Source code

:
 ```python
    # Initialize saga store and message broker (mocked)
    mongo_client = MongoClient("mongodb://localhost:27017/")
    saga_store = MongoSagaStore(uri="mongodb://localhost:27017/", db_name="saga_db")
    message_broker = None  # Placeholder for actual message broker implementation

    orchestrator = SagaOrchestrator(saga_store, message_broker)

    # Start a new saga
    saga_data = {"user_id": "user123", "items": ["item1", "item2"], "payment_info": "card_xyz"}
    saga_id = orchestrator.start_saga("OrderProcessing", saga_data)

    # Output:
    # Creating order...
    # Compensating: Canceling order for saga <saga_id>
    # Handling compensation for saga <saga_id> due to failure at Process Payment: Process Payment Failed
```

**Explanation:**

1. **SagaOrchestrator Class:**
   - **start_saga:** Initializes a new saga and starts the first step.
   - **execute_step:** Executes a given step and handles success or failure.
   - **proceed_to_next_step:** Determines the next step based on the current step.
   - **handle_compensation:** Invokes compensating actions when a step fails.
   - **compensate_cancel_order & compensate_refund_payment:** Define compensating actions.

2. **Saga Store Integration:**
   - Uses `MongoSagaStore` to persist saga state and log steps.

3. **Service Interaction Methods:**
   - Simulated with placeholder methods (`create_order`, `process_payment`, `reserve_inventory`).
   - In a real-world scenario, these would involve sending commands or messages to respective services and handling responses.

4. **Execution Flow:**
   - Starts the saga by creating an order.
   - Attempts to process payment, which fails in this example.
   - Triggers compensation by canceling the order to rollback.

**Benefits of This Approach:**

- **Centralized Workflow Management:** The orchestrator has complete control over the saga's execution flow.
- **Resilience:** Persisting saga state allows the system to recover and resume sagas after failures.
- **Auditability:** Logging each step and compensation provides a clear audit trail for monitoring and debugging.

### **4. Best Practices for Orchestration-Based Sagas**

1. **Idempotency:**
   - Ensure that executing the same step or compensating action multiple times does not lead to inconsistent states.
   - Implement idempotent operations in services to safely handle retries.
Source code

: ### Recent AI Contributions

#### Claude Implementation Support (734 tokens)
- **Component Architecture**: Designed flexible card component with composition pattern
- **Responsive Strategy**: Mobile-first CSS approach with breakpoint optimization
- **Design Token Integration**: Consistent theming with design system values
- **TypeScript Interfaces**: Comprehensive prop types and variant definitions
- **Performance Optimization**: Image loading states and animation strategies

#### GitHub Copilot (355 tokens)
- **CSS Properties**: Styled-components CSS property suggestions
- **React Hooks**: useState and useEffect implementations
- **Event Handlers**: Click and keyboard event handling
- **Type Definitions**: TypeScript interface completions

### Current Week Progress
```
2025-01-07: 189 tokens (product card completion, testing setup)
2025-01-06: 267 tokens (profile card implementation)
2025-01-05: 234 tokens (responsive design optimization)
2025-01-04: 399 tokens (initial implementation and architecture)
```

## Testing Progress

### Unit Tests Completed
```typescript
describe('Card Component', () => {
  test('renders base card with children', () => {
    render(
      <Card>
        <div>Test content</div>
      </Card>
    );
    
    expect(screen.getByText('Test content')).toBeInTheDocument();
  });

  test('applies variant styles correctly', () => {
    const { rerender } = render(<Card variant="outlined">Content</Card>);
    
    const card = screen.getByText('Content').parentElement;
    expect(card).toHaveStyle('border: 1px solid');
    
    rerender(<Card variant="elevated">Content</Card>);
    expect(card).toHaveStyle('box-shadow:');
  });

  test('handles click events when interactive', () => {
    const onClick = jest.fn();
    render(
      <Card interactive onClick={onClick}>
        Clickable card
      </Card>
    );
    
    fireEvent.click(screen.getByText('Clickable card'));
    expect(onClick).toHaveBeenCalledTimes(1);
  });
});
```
* * *
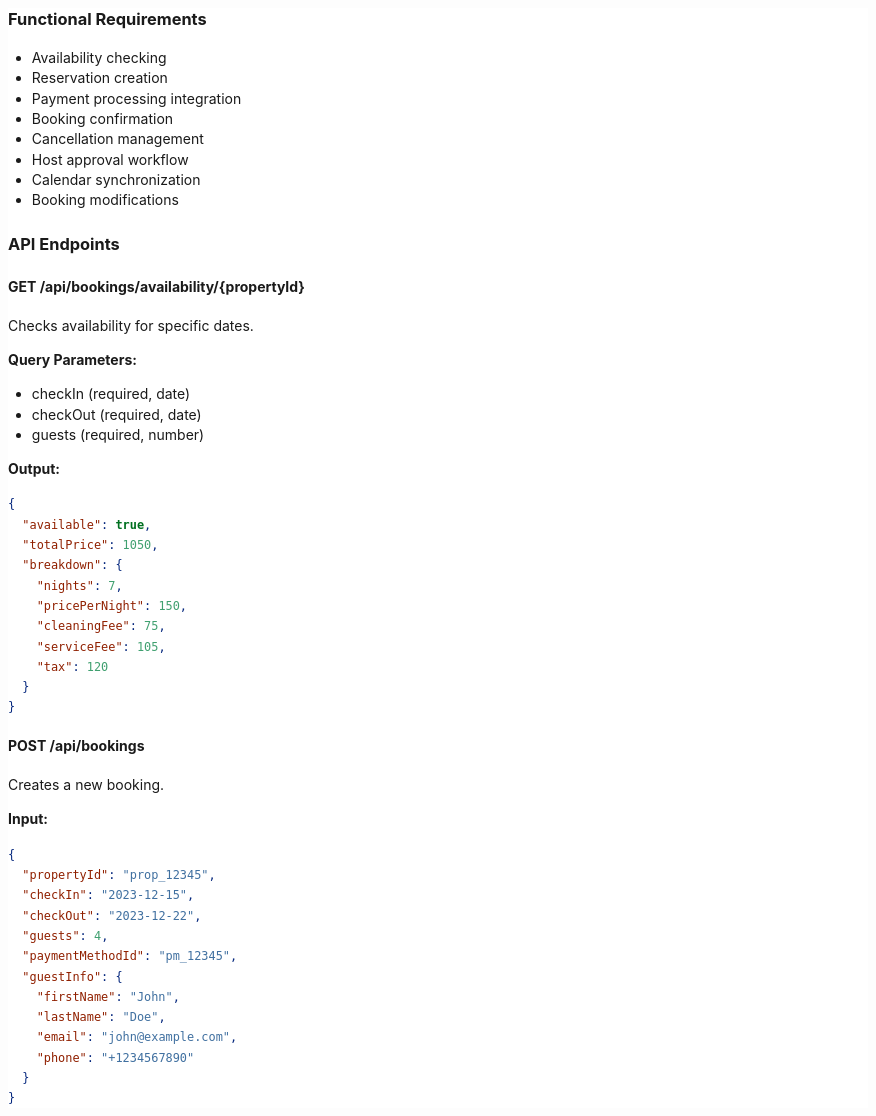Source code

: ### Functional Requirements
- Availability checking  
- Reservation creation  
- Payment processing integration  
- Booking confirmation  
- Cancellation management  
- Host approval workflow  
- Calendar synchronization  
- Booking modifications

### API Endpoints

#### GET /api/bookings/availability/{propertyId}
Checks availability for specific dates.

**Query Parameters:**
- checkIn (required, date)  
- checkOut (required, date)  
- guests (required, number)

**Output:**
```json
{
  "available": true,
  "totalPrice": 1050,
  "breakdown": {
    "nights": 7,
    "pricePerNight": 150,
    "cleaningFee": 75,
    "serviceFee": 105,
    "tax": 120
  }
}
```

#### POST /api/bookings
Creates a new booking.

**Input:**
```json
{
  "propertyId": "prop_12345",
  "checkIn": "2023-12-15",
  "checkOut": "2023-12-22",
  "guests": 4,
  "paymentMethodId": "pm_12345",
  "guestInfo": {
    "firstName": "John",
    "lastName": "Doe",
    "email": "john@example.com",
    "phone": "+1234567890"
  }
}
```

TASK ITEM »
What you give back should be only the lines of the records above, starting at the line with "- **proceed_to_next_step:** Determines" and ending at the line with "- Starts the saga by creating an order.", restated word for word.

FINISHED EXERCISE »
   - **proceed_to_next_step:** Determines the next step based on the current step.
   - **handle_compensation:** Invokes compensating actions when a step fails.
   - **compensate_cancel_order & compensate_refund_payment:** Define compensating actions.

2. **Saga Store Integration:**
   - Uses `MongoSagaStore` to persist saga state and log steps.

3. **Service Interaction Methods:**
   - Simulated with placeholder methods (`create_order`, `process_payment`, `reserve_inventory`).
   - In a real-world scenario, these would involve sending commands or messages to respective services and handling responses.

4. **Execution Flow:**
   - Starts the saga by creating an order.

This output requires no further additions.